Samstag, 17. Juni 2006
überleben und sterben im untergrund
irgendwer sagte einmal, öffentliche verkehrsmittel seien nur für die fünf "a" der gesellschaft: "arbeitslose, alte, auszubildende, ausländer und asoziale". im sommer jedoch zeigt sich vor allem in u-bahnen ohne sozialen unterschied die gesellschaft von ihrer ekelerregendsten seite.
denn sommers werden hier mit vorliebe die blauen krampfadern weißer beine in kurzen hosen zur schau gestellt. ärmellose oberteile und kleider offenbaren die unglaublichsten vogelnester unter den armen auch weiblicher fahrgäste. die herren der schöpfung neigen zur exhibitionistischen präsentation ihres nackten oberkörpers, dem in der regel eine großzügig behaarte wampe und hängetitten der körbchengröße b plus angehört. die geschlechter vermischen sich weiterhin optisch in sachen schuhwahl, bei der männlein wie weiblein zu schlappen tendieren, was je nach gehaltsklasse entweder birkenstock oder plastiklatschen aus dem supermarkt sein können. die ökonomischen unterschiede relativieren sich beim schuhinhalt, wo zentimeterdicke gelb-grüne hornhaut in breiten rissen von fersen klafft und mörderzehennägel bei fußfetischisten folterfantasien auszulösen vermögen.

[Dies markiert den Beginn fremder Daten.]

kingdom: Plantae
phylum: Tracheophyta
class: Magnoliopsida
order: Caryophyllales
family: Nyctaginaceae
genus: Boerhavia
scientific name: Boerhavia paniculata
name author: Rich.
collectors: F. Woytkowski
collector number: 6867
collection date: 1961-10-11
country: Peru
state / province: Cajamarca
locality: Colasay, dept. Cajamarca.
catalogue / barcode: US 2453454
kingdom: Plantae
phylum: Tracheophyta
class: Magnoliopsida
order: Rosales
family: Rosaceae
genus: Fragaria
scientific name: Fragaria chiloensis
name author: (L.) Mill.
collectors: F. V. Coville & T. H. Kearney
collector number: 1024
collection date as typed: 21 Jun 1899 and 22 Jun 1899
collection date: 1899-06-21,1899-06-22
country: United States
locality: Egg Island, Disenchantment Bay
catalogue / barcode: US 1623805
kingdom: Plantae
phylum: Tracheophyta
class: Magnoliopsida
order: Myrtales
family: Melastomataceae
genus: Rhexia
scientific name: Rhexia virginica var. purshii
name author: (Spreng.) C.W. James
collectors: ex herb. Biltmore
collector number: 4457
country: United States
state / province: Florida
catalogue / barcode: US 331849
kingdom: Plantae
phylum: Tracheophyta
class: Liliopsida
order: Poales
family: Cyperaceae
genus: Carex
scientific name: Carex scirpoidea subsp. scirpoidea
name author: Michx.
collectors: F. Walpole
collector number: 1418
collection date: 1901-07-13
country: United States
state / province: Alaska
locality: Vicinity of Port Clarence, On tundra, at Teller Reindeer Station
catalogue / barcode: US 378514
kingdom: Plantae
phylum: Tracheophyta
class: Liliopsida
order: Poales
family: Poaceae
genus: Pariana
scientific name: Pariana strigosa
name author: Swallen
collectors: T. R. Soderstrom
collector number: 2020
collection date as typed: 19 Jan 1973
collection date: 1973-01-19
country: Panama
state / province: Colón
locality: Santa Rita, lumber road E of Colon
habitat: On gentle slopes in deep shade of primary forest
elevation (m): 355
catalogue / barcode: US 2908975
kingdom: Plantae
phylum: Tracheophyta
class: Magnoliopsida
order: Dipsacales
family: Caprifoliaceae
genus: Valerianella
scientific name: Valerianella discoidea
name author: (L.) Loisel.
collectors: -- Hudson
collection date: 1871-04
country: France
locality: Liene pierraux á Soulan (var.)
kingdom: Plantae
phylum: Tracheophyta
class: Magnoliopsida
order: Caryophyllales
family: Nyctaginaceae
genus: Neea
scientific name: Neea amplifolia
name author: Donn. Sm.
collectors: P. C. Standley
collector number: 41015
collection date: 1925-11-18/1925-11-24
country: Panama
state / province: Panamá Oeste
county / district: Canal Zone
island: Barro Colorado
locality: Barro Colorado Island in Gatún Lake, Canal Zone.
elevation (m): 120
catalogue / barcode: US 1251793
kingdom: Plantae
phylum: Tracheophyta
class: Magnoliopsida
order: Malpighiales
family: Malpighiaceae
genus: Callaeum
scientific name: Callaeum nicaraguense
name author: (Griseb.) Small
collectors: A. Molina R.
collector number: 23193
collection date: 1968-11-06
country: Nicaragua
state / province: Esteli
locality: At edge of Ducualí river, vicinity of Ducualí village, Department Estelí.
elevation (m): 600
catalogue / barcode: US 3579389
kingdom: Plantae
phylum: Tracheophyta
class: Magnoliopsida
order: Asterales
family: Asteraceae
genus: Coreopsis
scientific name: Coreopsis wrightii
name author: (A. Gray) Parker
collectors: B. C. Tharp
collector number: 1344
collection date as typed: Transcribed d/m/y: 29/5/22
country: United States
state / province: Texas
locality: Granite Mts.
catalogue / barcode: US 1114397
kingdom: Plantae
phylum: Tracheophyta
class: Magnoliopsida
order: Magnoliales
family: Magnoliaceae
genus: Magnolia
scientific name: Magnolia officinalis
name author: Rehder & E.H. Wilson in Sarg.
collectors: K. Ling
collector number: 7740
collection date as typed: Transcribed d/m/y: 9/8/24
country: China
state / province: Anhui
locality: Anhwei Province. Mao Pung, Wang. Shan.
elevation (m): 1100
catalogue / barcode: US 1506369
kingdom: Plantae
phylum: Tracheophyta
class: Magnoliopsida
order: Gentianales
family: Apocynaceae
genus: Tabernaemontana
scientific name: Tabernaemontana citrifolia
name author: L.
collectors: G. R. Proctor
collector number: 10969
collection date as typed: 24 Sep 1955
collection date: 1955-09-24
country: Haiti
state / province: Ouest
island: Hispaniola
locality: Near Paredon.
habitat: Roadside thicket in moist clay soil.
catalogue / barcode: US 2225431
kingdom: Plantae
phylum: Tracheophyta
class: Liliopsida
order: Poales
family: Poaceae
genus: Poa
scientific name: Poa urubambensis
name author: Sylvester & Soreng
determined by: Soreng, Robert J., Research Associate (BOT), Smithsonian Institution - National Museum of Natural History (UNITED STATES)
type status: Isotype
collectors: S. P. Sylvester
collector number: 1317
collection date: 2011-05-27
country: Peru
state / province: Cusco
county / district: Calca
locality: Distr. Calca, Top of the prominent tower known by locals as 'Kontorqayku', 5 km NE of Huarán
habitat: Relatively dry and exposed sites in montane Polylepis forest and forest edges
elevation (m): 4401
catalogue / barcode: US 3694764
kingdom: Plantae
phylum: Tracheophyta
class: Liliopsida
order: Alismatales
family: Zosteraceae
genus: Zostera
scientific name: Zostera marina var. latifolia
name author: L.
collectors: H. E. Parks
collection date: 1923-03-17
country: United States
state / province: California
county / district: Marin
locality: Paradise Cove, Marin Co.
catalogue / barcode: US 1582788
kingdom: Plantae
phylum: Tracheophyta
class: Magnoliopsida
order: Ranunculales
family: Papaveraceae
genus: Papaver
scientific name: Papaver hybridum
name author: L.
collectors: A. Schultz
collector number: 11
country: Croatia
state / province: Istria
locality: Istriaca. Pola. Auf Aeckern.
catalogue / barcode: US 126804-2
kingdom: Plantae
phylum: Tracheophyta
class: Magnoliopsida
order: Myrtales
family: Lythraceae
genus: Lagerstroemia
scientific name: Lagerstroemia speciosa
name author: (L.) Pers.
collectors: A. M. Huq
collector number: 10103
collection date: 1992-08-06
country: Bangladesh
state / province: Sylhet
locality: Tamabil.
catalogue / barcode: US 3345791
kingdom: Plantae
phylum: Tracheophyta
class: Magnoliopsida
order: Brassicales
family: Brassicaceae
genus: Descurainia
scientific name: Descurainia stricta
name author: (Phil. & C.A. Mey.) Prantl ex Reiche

angst und schrecken verbreiteten desweiteren die ausdünstungen, die in u-bahnen trotz geöffneter fenster entstehen können. neben moschusproduktionsanlagen wie den bereits erwähnten unterarm-nestern ist es auffallend häufig nicht nur bei älteren menschen eine note von urin. die döner-esser unter den fahrgästen hinterlassen bleibende schäden der nasenschleimhäute durch ätzende zwiebel- und knoblauchwolken. keineswegs zu unterschätzen sind auch anzugträger, die aufgrund repräsentativer pflichten trotz überschreiten der 30-grad-marke stundenlang das jackett nicht ausziehen durften, wobei nahezu jedes deo den dienst versagt. höhepunkte an geruchsintensität werden da erreicht, wo den hemden darunter kunstfaser beigemischt ist. werden hosen aus polyester getragen, tritt oft das phänomen des "arschwassers" auf, der anal-analogen variante zum uringeruch.
dieser artenvielfalt von gestank zu entrinnen ist nur selten möglich. mit etwas vorsicht kann man es sich jedoch hin und wieder erträglicher machen. die nähe zu personen mit entsprechenden hundertjährigen schweißrändern in kleidung oder dunklen verkrustungen auf der nackten haut sollte vermieden werden. wer sich selbst stark parfumiert oder seine freizeit für das werben mit körperpflegeartikeln opfert, kann unter günstigen umständen aufklärerisch und als vorbild wirken.
der optischen vergewaltigung vermag man noch viel schwerer zu entkommen. blinde sind hier klar im vorteil. wer gelegenheit hat, die augen einige zeit zu schließen, sollte diese nicht verpassen. finstere sonnenbrillen können ebenfalls etwas linderung verschaffen.
zuletzt muss noch die belästung durch das akustische auftreten der sommerlichen u-bahn-benutzer erwähnung finden. sommers scheint der durchschnittliche iq um etwa 10 bis 20 punkte zu sinken. dies macht sich bemerkbar, indem bestimmte satzfragmente und worte auffallend wiederholt werden (z.b. "ey, waaiisdu, alda"). die kommunikationslautstärke steigt um mehrere dezibel. singen in trommelfellerschütternden dissonanzen ist möglich, ebenso plötzliches grundloses schreien und irres lachen, vor allem bei den jüngeren mitfahrern. hier hilft nur ein walkman ohne lautstärkenregulierung oder oropax. durch hörschäden begünstigen ist zum abschalten ihrer hörgeräte zu raten.